|Environmentally Sound Technologies for Women in Agriculture (IIRR, 1996, 213 p.)|
Select tree species and varieties that have these features:
- Adaptability to local climatic conditions
- Multiple uses high demand and value of the produce
- Fast growth, short time to harvest
- Vigorous regrowth after cutting
- Nitrogen-fixing ability
- Ability to improve soil
- Compatible with ground vegetation
- Easy management
Fuel and fodder collection is hard, time-consuming work for farm women. Multipurpose trees, grown on the farm in an organized manner, can significantly improve farm incomes by providing food, fodder, fuelwood, timber, gum, and building and fence poles, while reducing drudgery for farm women.
Trees consume carbon dioxide and release vital oxygen, maintain cool weather, increase rainfall, and protect soil from erosion and loss of productivity.
Trees on farm land
Suitable multipurpose trees can be incorporated on farm lands for a variety of uses.
Windbreaks and shelter belts
In places where wind erosion is severe, like arid and desert areas, wind breaks and shelter belts of trees, such as Israeli babul, can reduce erosion.
Species, like vilayati babul and brij babul, can be grown as hedges around fields. They can serve as animal barriers, reduce soil erosion, and provide fodder, timber, and fuelwood.
Trees have many uses.
Species, like desi babul, ardu, and shisham, are reported to be good soil binders and help conserve soil.
Many tree species, such as eucalyptus, can be grown around farm boundaries for additional returns without adversely affecting crop yields. Care must be taken in site selection to avoid crop shading.

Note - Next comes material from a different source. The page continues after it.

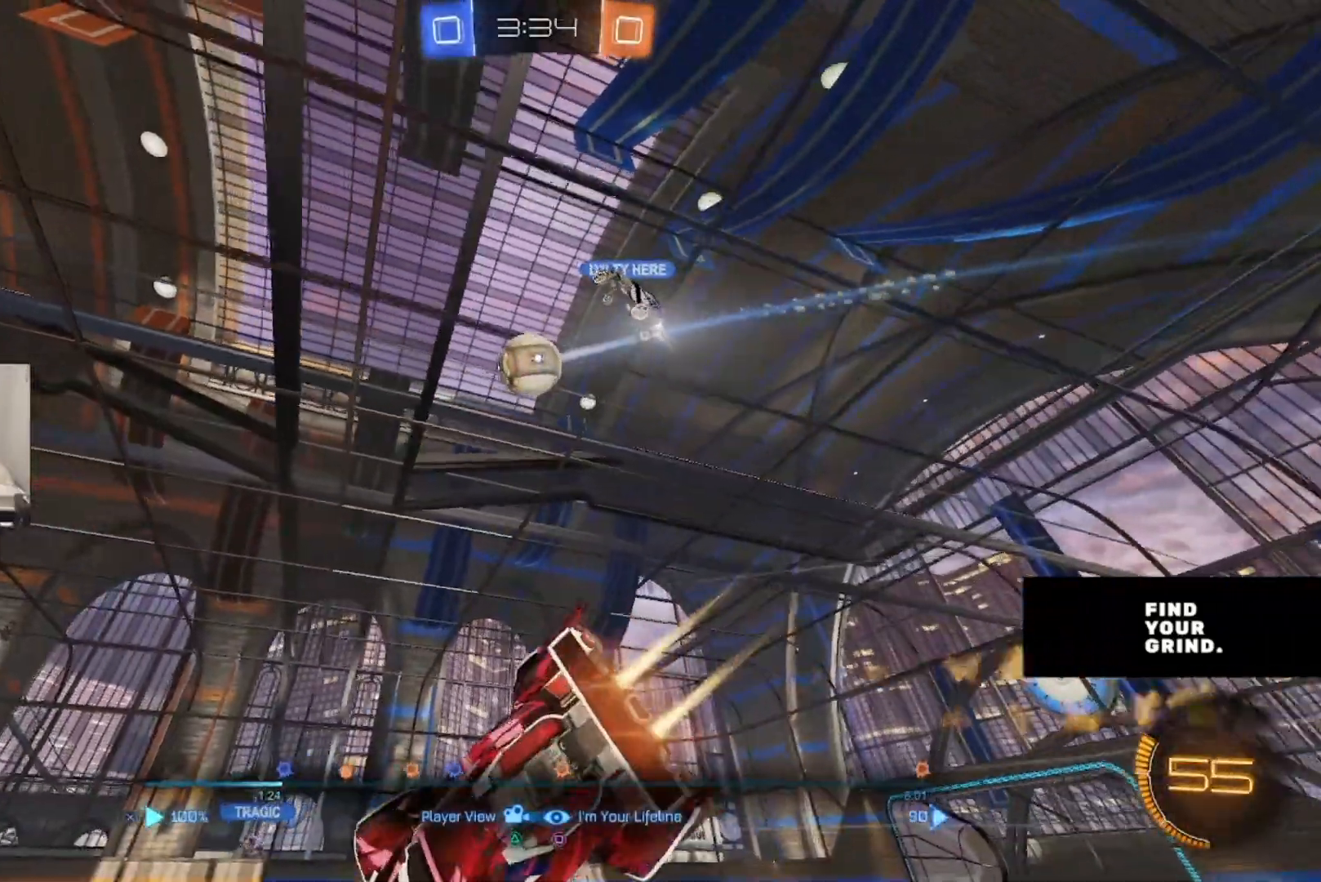
{"dt_ms": 500, "buttons": [], "left_stick": "center", "right_stick": "center", "events": []}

Tree roots should be pruned by digging a trench along the crop boundary.
Forest trees, like shisham, anjan, subabul, and fruit trees, like aonla, guava, mulberry, and ber, can be introduced at suitable spacings in agricultural systems to stabilize the farm system and provide additional returns.

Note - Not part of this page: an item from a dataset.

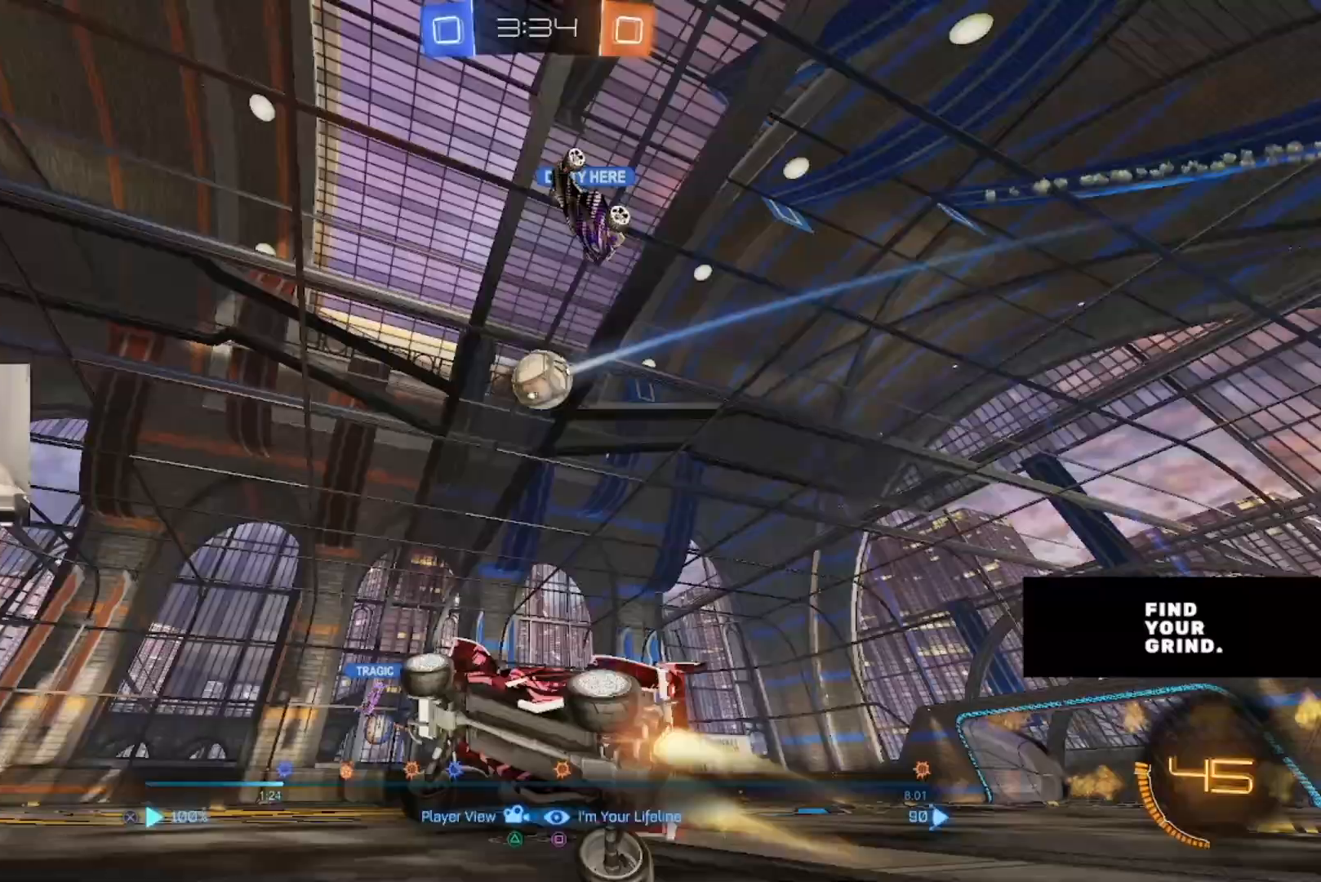
{"dt_ms": 500, "buttons": [], "left_stick": "center", "right_stick": "center", "events": []}
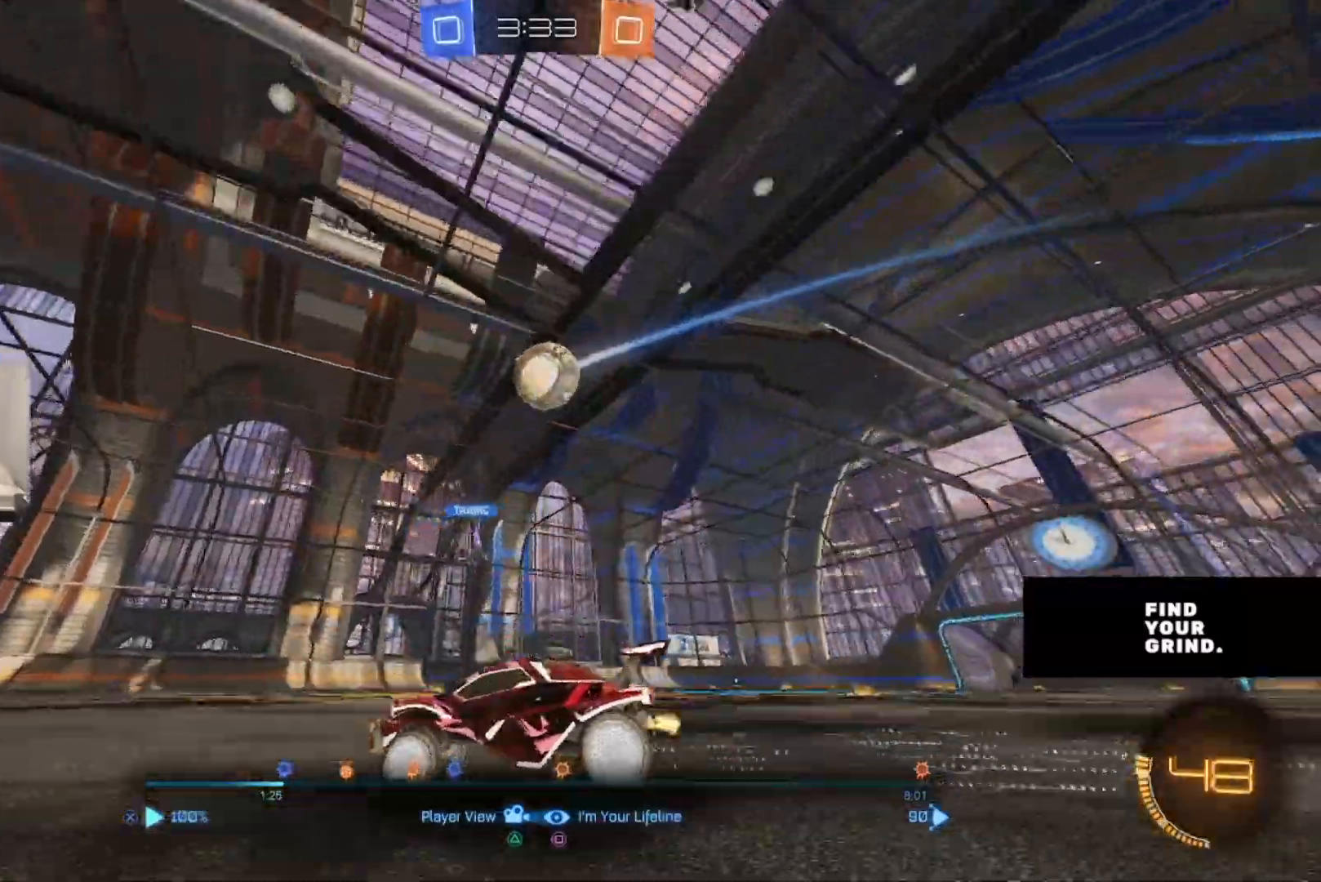
{"dt_ms": 500, "buttons": [], "left_stick": "center", "right_stick": "center", "events": []}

As above, many of the same forest and fruit trees can be introduced in pastures and grasslands.
In humid regions, a mixture of many trees and shrubs in a multitier system can be profitable and ecologically sustainable.
Hedges of subabul and gliricidia can be grown 8-10 m apart. Crops can be planted between the hedges. The hedges should be pruned regularly and the prunings used as mulch or fodder.
Multipurpose trees, like babul, desi siris, shisham, eucalyptus, sesbania, subabul, ber, casuarina, neem, and kathal, can be planted on community bunds for fuelwood, charcoal, timber, poles, medicine, gum, pulp, and fodder.